From: Boris Zbarsky <bzbarsky@MIT.EDU>
Date: Mon, 22 Mar 2010 20:16:02 -0400
To: "Tab Atkins Jr." <jackalmage@gmail.com>
CC: HTMLwg WG <public-html@w3.org>
Message-ID: <4BA80842.9010802@mit.edu>

On 3/22/10 6:59 PM, Tab Atkins Jr. wrote:
> On Mon, Mar 22, 2010 at 3:39 PM, Maciej Stachowiak<mjs@apple.com>  wrote:
>> Another possibility is to change parsing such that "...&copy=..." is not a
>> hazard. I believe you had some evidence that this would fix more sites than
>> it would break.

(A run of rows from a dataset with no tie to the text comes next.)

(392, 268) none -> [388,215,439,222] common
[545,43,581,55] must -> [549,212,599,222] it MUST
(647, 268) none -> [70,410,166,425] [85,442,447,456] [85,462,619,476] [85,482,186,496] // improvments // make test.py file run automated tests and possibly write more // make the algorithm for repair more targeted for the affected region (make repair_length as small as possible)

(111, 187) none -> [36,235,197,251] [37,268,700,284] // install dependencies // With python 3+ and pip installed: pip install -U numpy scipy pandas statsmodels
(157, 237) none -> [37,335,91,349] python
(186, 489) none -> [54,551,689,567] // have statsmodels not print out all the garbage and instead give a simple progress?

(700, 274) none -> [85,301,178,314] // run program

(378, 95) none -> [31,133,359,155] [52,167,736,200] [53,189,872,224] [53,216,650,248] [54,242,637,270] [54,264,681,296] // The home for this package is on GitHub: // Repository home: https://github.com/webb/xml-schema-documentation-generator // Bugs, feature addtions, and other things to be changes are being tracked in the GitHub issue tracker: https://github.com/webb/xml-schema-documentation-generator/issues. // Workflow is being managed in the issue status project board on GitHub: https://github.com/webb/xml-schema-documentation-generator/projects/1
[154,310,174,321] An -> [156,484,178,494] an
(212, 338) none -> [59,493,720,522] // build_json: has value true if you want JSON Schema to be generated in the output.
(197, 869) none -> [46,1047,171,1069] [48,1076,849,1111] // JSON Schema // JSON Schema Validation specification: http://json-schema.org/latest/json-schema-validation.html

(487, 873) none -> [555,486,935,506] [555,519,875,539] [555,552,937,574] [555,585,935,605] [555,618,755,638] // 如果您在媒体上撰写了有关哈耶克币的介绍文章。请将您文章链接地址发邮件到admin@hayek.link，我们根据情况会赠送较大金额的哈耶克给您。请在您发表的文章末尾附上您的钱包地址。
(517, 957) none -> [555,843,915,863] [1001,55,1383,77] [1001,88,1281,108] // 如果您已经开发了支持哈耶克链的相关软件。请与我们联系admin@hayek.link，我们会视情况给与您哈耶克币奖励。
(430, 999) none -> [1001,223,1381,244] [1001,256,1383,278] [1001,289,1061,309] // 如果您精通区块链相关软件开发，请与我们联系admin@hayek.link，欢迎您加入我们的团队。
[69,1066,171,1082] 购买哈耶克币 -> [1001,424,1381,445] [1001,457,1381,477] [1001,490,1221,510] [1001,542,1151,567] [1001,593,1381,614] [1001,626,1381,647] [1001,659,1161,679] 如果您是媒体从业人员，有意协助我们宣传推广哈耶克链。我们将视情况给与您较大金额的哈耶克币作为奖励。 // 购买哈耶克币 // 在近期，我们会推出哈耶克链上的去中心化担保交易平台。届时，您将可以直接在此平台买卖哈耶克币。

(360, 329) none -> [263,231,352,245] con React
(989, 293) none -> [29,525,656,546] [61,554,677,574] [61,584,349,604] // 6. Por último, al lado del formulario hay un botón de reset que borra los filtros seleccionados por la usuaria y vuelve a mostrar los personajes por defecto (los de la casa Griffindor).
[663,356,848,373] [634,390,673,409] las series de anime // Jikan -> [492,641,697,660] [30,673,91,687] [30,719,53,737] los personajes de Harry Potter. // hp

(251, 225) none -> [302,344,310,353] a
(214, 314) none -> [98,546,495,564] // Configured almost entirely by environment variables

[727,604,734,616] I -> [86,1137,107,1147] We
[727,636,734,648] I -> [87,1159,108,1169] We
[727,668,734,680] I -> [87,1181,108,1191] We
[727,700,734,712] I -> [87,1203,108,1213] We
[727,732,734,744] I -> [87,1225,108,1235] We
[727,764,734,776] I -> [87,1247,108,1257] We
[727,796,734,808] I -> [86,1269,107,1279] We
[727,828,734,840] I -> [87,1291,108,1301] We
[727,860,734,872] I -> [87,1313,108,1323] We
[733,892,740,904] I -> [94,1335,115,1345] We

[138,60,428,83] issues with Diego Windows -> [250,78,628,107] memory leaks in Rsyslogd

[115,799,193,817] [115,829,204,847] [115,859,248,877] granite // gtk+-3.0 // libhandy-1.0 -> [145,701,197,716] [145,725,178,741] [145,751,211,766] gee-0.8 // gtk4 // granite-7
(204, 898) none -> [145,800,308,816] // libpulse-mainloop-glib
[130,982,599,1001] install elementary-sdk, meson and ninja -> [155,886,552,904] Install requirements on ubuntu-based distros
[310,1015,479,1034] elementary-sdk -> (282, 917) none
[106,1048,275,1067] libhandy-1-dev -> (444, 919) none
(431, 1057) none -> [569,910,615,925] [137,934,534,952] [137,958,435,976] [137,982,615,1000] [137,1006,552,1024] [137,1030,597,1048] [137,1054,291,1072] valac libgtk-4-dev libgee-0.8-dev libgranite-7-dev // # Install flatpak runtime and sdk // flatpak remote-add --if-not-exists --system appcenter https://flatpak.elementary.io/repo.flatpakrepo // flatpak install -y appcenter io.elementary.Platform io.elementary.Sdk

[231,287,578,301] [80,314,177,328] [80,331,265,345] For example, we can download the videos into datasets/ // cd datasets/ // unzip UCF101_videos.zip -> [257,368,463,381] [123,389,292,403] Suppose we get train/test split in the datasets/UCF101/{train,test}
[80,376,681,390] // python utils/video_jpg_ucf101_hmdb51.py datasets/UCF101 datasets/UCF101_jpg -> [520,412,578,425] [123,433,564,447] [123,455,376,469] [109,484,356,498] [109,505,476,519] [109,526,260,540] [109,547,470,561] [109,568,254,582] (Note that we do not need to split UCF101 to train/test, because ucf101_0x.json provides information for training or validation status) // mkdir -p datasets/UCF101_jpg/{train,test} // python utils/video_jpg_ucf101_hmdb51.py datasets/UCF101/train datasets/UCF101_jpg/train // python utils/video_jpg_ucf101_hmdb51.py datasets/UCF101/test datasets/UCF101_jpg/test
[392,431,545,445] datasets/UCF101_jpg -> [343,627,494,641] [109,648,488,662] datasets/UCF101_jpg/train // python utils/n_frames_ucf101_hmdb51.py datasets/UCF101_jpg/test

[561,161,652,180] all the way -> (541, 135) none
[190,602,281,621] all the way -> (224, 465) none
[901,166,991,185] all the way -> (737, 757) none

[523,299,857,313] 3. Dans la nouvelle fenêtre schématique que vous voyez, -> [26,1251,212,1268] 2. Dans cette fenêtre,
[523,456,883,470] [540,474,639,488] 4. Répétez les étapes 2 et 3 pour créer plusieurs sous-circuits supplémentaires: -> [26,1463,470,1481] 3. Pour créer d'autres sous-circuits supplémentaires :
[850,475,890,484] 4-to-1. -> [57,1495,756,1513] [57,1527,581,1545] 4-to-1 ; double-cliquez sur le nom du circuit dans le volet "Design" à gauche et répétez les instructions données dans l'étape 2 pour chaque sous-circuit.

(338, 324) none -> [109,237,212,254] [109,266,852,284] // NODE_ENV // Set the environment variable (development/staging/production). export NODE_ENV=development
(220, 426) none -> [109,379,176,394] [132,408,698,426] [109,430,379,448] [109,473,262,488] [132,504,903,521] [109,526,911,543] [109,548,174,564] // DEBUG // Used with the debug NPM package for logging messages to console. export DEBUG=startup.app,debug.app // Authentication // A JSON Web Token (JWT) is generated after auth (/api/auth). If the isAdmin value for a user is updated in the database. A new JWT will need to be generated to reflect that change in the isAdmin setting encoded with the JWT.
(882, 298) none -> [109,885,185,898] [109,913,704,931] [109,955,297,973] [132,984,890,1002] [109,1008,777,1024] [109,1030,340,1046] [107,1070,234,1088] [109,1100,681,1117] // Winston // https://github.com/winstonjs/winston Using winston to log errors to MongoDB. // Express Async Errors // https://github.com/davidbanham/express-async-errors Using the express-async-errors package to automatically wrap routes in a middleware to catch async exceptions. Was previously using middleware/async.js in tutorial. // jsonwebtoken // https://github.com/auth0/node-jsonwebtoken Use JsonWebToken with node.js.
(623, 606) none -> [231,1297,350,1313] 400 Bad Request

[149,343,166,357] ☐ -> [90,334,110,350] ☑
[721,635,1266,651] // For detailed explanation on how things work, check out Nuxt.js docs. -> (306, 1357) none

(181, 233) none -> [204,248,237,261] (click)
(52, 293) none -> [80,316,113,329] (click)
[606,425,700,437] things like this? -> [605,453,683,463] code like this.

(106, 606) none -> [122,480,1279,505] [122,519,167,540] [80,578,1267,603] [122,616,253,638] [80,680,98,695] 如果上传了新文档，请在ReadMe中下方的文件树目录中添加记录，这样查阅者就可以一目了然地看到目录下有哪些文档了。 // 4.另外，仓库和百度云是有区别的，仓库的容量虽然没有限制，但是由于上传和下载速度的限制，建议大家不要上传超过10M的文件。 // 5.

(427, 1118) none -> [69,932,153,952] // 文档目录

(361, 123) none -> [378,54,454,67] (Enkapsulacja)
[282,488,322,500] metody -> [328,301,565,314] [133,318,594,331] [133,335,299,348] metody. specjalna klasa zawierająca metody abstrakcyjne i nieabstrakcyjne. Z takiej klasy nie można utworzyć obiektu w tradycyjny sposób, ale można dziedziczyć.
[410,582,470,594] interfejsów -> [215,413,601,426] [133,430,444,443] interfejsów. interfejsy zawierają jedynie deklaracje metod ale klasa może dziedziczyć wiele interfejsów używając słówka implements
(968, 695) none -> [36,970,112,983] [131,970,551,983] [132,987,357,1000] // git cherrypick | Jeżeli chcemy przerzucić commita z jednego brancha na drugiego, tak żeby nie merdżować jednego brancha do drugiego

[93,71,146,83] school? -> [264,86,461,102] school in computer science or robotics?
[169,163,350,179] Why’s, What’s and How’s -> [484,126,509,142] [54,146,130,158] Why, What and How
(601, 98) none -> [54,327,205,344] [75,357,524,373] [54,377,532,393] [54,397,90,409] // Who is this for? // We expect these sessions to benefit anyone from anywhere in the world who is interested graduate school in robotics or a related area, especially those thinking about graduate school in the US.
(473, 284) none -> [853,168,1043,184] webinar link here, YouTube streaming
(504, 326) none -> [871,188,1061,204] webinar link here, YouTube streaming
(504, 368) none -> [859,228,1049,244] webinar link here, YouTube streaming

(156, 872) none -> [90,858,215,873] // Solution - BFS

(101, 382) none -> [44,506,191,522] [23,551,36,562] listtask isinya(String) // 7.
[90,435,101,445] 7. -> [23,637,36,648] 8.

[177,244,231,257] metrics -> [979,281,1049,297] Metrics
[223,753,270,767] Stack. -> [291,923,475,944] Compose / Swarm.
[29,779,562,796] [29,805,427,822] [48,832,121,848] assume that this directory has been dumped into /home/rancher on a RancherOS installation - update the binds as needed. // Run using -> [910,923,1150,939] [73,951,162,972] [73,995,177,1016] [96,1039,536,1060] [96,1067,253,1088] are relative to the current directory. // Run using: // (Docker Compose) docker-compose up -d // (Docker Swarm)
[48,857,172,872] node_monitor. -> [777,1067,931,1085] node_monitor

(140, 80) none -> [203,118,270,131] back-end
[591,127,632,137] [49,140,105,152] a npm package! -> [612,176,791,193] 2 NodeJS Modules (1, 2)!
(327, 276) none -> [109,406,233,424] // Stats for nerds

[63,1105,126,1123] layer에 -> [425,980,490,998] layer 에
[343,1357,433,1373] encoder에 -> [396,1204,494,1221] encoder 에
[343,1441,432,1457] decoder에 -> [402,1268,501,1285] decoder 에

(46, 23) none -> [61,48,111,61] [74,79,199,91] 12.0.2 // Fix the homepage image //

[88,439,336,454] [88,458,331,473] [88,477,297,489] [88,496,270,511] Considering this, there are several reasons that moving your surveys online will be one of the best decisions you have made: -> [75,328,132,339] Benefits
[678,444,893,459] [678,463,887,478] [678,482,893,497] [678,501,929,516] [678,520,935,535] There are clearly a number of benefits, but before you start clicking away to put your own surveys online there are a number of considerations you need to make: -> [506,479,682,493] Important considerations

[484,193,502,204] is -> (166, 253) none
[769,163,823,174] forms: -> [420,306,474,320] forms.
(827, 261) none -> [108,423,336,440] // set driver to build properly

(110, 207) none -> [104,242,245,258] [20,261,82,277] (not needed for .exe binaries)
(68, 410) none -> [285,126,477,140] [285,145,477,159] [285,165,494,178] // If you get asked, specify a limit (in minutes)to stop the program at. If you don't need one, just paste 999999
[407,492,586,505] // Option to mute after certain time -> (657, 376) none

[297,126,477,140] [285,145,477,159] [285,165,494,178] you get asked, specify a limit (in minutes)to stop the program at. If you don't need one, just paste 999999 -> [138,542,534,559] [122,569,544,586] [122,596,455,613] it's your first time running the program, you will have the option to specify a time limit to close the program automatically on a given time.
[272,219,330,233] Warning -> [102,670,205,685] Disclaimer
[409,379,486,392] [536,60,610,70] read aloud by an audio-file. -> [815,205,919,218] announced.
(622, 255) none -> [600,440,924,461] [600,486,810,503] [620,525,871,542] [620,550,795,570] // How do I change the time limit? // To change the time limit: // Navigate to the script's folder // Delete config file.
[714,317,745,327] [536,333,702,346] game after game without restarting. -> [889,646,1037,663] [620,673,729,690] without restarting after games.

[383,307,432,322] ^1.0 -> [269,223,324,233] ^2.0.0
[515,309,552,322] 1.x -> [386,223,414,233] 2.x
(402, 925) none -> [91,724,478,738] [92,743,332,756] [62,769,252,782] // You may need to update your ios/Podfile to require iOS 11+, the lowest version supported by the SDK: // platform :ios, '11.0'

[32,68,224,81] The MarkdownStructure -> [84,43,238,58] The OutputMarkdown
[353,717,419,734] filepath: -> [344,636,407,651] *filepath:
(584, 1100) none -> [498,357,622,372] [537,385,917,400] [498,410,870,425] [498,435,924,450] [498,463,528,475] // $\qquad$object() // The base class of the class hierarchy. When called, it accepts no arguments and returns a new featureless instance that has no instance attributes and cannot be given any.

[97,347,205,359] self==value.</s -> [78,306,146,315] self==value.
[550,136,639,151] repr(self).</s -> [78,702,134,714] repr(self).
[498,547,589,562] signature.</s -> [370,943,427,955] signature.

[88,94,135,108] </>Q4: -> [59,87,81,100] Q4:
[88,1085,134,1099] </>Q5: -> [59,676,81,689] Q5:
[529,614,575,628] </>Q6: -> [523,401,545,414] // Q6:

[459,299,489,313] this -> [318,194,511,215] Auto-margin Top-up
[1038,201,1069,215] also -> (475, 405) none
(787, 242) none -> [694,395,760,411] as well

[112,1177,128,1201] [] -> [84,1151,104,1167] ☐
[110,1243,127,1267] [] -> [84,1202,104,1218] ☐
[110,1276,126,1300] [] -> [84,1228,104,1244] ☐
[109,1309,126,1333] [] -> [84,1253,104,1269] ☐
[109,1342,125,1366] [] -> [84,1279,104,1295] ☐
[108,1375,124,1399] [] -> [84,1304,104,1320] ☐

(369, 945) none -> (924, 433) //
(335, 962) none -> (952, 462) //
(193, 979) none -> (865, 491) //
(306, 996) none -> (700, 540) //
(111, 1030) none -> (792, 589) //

It seems like it would also have the benefit of allowing us
>> to make authoring rules more lenient in a beneficial way, without at the
>> same time introducing undue complexity.
>
> If at all possible, this is what I'd prefer.  I've never consciously
> escaped an ampersand in a URL in my life (and luckily don't think that
> I've ever run into a situation where it got interpreted as a named
> entity).  I'd prefer, if possible, to continue avoiding escaping the
> ampersand.  Unicode exists for a reason, after all.  If I want a
> copyright symbol, I can just pop that character itself into the URL.

So as I see it, the options are:

1)  Disallow entity references in all attributes.
2)  Accept the fact that moving text from attribute A to attribute B
     via DOM manipulation may well not give the same results as having
     the text in attribute B to start with.
3)  Allow entity references in all attributes, and require &amp; in
     URIs as needed.

#3 is what we have right now, right?  Is there any indication that #1 is 
safe to do (as in, doesn't break the web)?  If the weirdness of #2 
outweighed by not needing to escape '&' in URIs?

My gut feel is that #1 is not actually a viable option and that one's 
take on #2 depends heavily on the authoring workflow and the extent to 
which pages are scripted...

-Boris

Received on Tuesday, 23 March 2010 00:16:38 UTC